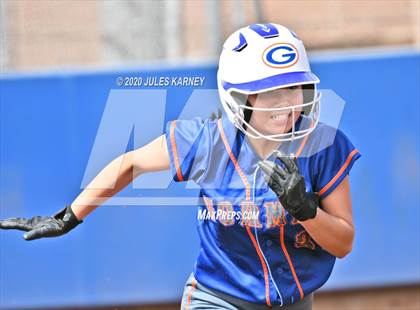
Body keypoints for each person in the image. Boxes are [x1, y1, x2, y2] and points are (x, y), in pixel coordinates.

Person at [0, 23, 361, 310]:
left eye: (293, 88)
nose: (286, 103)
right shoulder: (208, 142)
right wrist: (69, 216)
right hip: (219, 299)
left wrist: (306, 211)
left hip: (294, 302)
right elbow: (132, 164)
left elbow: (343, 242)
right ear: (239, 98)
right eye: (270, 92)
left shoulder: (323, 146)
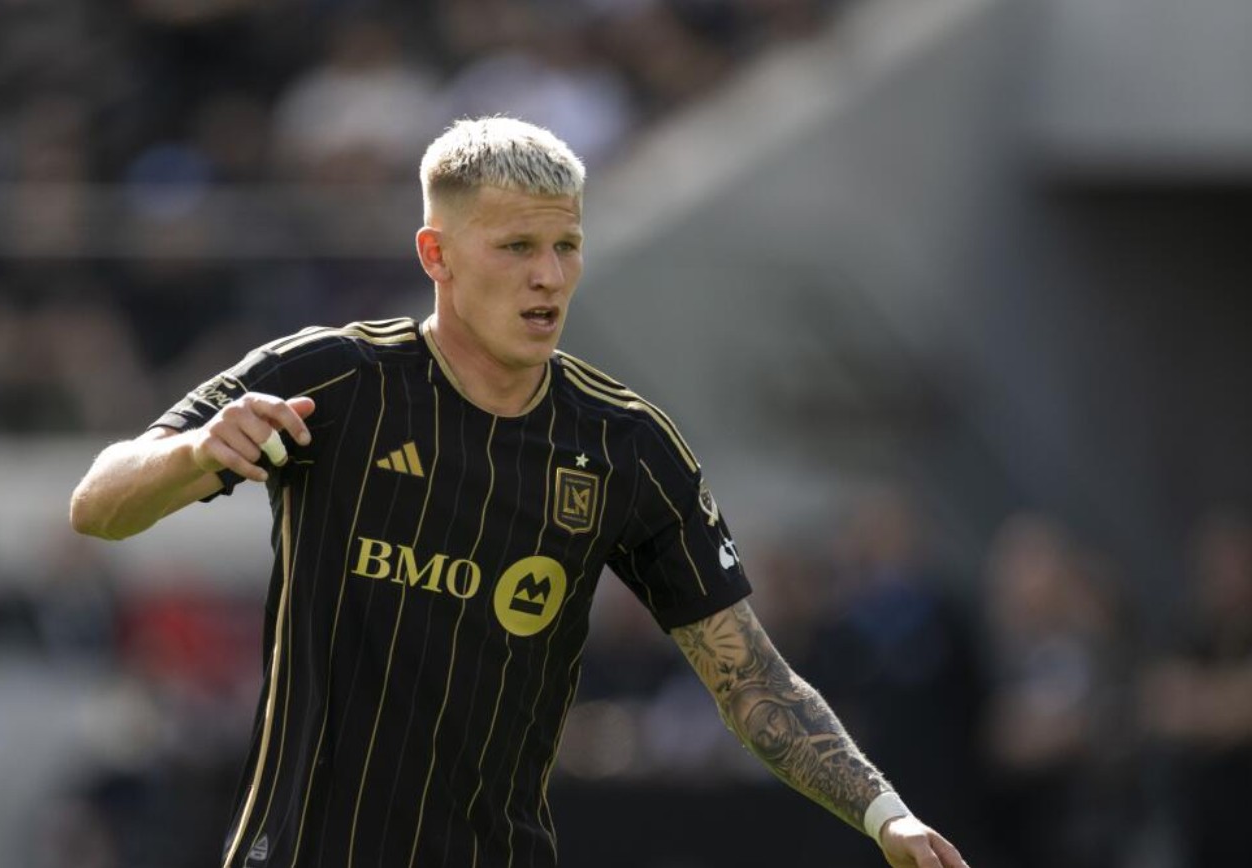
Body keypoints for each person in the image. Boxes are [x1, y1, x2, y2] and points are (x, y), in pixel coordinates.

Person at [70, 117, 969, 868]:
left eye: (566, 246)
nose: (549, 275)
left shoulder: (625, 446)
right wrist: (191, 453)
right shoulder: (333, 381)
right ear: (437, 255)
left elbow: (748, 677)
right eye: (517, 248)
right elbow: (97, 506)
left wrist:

§

» Action item:
No pictures belong in the copy. Retype exactly, and only, the lines from the line containing "right ear: (239, 98)" through the last line of the data, both included.

» Solution to this problem:
right ear: (239, 98)
right eye: (270, 92)
left shoulder: (323, 146)
Body keypoints for each person in the image. Boxes are [x1, y1, x2, y2] and points are (x, y), in pixel coordinates.

Person at [70, 117, 969, 868]:
left eye: (566, 246)
nose: (549, 275)
left shoulder: (625, 446)
right wrist: (191, 453)
right shoulder: (333, 381)
right ear: (437, 255)
left elbow: (748, 677)
right eye: (517, 248)
right elbow: (97, 506)
left wrist:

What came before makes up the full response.